Every line of the entries below from the one containing "X153603000Y-108035000D03*" to the one containing "X153607000Y-104765000D03*", both ends included, must be written out exactly. No other line belongs in the answer.

++++

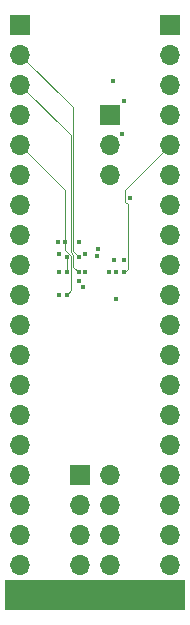
<source format=gbr>
%TF.GenerationSoftware,KiCad,Pcbnew,8.0.0*%
%TF.CreationDate,2024-03-15T22:25:50+11:00*%
%TF.ProjectId,PCAL6534EV-breakout,5043414c-3635-4333-9445-562d62726561,rev?*%
%TF.SameCoordinates,Original*%
%TF.FileFunction,Copper,L3,Inr*%
%TF.FilePolarity,Positive*%
%FSLAX46Y46*%
G04 Gerber Fmt 4.6, Leading zero omitted, Abs format (unit mm)*
G04 Created by KiCad (PCBNEW 8.0.0) date 2024-03-15 22:25:50*
%MOMM*%
%LPD*%
G01*
G04 APERTURE LIST*
%TA.AperFunction,ComponentPad*%
%ADD10R,1.700000X1.700000*%
%TD*%
%TA.AperFunction,ComponentPad*%
%ADD11O,1.700000X1.700000*%
%TD*%
%TA.AperFunction,ViaPad*%
%ADD12C,0.450000*%
%TD*%
%TA.AperFunction,ViaPad*%
%ADD13C,0.800000*%
%TD*%
%TA.AperFunction,Conductor*%
%ADD14C,0.090000*%
%TD*%
G04 APERTURE END LIST*
D10*
%TO.N,GND*%
%TO.C,J4*%
X153725000Y-124450000D03*
D11*
%TO.N,P2_0*%
X156265000Y-124450000D03*
%TO.N,P1_6*%
X153725000Y-126990000D03*
%TO.N,P2_2*%
X156265000Y-126990000D03*
%TO.N,P1_7*%
X153725000Y-129530000D03*
%TO.N,P2_1*%
X156265000Y-129530000D03*
%TO.N,P1_4*%
X153725000Y-132070000D03*
%TO.N,GND*%
X156265000Y-132070000D03*
%TD*%
D10*
%TO.N,GND*%
%TO.C,J3*%
X161350000Y-86350000D03*
D11*
%TO.N,+3V3*%
X161350000Y-88890000D03*
%TO.N,VIO*%
X161350000Y-91430000D03*
%TO.N,GND*%
X161350000Y-93970000D03*
%TO.N,/~{RESET}*%
X161350000Y-96510000D03*
%TO.N,GND*%
X161350000Y-99050000D03*
%TO.N,P4_1*%
X161350000Y-101590000D03*
%TO.N,P4_0*%
X161350000Y-104130000D03*
%TO.N,P3_7*%
X161350000Y-106670000D03*
%TO.N,P3_6*%
X161350000Y-109210000D03*
%TO.N,P3_5*%
X161350000Y-111750000D03*
%TO.N,P3_3*%
X161350000Y-114290000D03*
%TO.N,P3_2*%
X161350000Y-116830000D03*
%TO.N,P3_0*%
X161350000Y-119370000D03*
%TO.N,P2_7*%
X161350000Y-121910000D03*
%TO.N,P2_5*%
X161350000Y-124450000D03*
%TO.N,P2_6*%
X161350000Y-126990000D03*
%TO.N,P2_4*%
X161350000Y-129530000D03*
%TO.N,P2_3*%
X161350000Y-132070000D03*
%TO.N,GND*%
X161350000Y-134610000D03*
%TD*%
D10*
%TO.N,GND*%
%TO.C,J2*%
X148650000Y-86350000D03*
D11*
%TO.N,/SCL*%
X148650000Y-88890000D03*
%TO.N,/SDA*%
X148650000Y-91430000D03*
%TO.N,GND*%
X148650000Y-93970000D03*
%TO.N,/~{INT}*%
X148650000Y-96510000D03*
%TO.N,GND*%
X148650000Y-99050000D03*
%TO.N,P3_4*%
X148650000Y-101590000D03*
%TO.N,P0_2*%
X148650000Y-104130000D03*
%TO.N,P0_1*%
X148650000Y-106670000D03*
%TO.N,P0_5*%
X148650000Y-109210000D03*
%TO.N,P0_0*%
X148650000Y-111750000D03*
%TO.N,P0_4*%
X148650000Y-114290000D03*
%TO.N,P0_3*%
X148650000Y-116830000D03*
%TO.N,P0_7*%
X148650000Y-119370000D03*
%TO.N,P0_6*%
X148650000Y-121910000D03*
%TO.N,P1_2*%
X148650000Y-124450000D03*
%TO.N,P1_1*%
X148650000Y-126990000D03*
%TO.N,P1_5*%
X148650000Y-129530000D03*
%TO.N,P1_3*%
X148650000Y-132070000D03*
%TO.N,GND*%
X148650000Y-134610000D03*
%TD*%
D10*
%TO.N,+3V3*%
%TO.C,JP1*%
X156270000Y-93985000D03*
D11*
%TO.N,/V_{DD(P)}*%
X156270000Y-96525000D03*
%TO.N,VIO*%
X156270000Y-99065000D03*
%TD*%
D12*
%TO.N,GND*%
X156777996Y-109605002D03*
D13*
X152460000Y-133975000D03*
X153095000Y-134610000D03*
X153730000Y-133975000D03*
X154365000Y-134610000D03*
D12*
%TO.N,/SDA*%
X153603000Y-107305000D03*
%TO.N,GND*%
X157921002Y-101052000D03*
X157286000Y-95621000D03*
X157413000Y-92827000D03*
X153603000Y-108035000D03*
X151952000Y-109231000D03*
X151825000Y-104765000D03*
X155206978Y-105330000D03*
%TO.N,/ADDR*%
X155200000Y-105908000D03*
%TO.N,GND*%
X156641962Y-106316994D03*
%TO.N,/~{INT}*%
X152587231Y-109231000D03*
X152481000Y-104765000D03*
%TO.N,+3V3*%
X153607000Y-104765000D03*
X157413000Y-106289000D03*
%TO.N,/~{RESET}*%
X157413000Y-107305000D03*
%TO.N,GND*%
X156778000Y-107305000D03*
%TO.N,/V_{DD(P)}*%
X156143000Y-107305000D03*
%TO.N,GND*%
X154185414Y-105783148D03*
X154190000Y-107305000D03*
X151952000Y-107305000D03*
X151952000Y-105781000D03*
%TO.N,/SCL*%
X153602998Y-106035000D03*
%TO.N,Net-(JP4-A)*%
X152587000Y-107305000D03*
X152585883Y-106036117D03*
%TO.N,+3V3*%
X154000000Y-108600000D03*
%TO.N,GND*%
X156500030Y-91152030D03*
D13*
X157540000Y-133975000D03*
X156905000Y-134610000D03*
X156270000Y-133975000D03*
X155635000Y-134610000D03*
X155000000Y-133848000D03*
%TD*%
D14*
%TO.N,/~{INT}*%
X152481000Y-105422116D02*
X152989000Y-105930116D01*
X152989000Y-105930116D02*
X152989000Y-108829231D01*
X152481000Y-104765000D02*
X152481000Y-105422116D01*
X152989000Y-108829231D02*
X152587231Y-109231000D01*
%TO.N,/~{RESET}*%
X157773000Y-101569000D02*
X157773000Y-107072000D01*
X157773000Y-107072000D02*
X157540000Y-107305000D01*
X157540000Y-101336000D02*
X157773000Y-101569000D01*
X157540000Y-100320000D02*
X157540000Y-101336000D01*
X161350000Y-96510000D02*
X157540000Y-100320000D01*
%TO.N,/~{INT}*%
X152481000Y-100341000D02*
X148650000Y-96510000D01*
X152481000Y-104765000D02*
X152481000Y-100341000D01*
%TO.N,/SDA*%
X153169000Y-106871000D02*
X153169000Y-105855558D01*
X152945000Y-95725000D02*
X148650000Y-91430000D01*
X153603000Y-107305000D02*
X153169000Y-106871000D01*
X152945000Y-105631558D02*
X152945000Y-95725000D01*
X153169000Y-105855558D02*
X152945000Y-105631558D01*
%TO.N,/SCL*%
X153125000Y-105557002D02*
X153602998Y-106035000D01*
X153125000Y-93365000D02*
X153125000Y-105557002D01*
X148650000Y-88890000D02*
X153125000Y-93365000D01*
%TO.N,Net-(JP4-A)*%
X152587000Y-106037234D02*
X152585883Y-106036117D01*
X152587000Y-107305000D02*
X152587000Y-106037234D01*
%TD*%
%TA.AperFunction,Conductor*%
%TO.N,GND*%
G36*
X162607113Y-133352887D02*
G01*
X162620000Y-133384000D01*
X162620000Y-135836000D01*
X162607113Y-135867113D01*
X162576000Y-135880000D01*
X147424000Y-135880000D01*
X147392887Y-135867113D01*
X147380000Y-135836000D01*
X147380000Y-133384000D01*
X147392887Y-133352887D01*
X147424000Y-133340000D01*
X162576000Y-133340000D01*
X162607113Y-133352887D01*
G37*
%TD.AperFunction*%
%TD*%
M02*

</source>
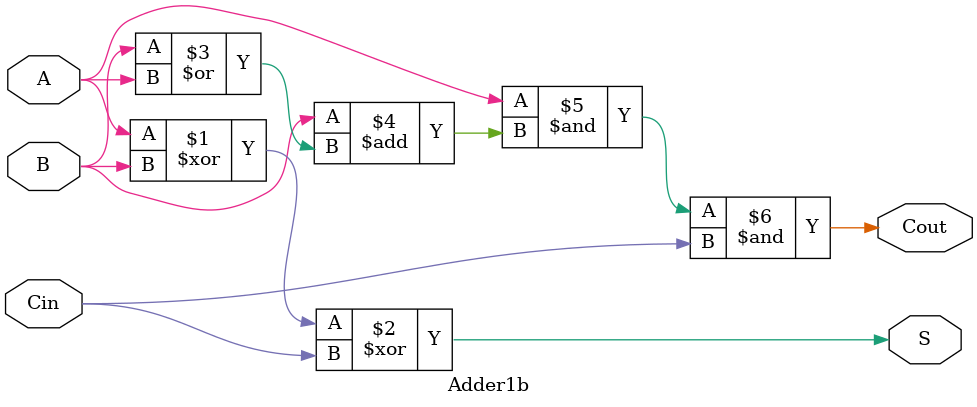
<source format=v>
module Adder1b(
    input A,
    input B,
    input Cin,
    output S,
    output Cout
);
assign S=A^B^Cin;
assign Cout=A&B+(B|A)&Cin;
endmodule
</source>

++++

Reply to the exercise
X153603000Y-108035000D03*
X151952000Y-109231000D03*
X151825000Y-104765000D03*
X155206978Y-105330000D03*
%TO.N,/ADDR*%
X155200000Y-105908000D03*
%TO.N,GND*%
X156641962Y-106316994D03*
%TO.N,/~{INT}*%
X152587231Y-109231000D03*
X152481000Y-104765000D03*
%TO.N,+3V3*%
X153607000Y-104765000D03*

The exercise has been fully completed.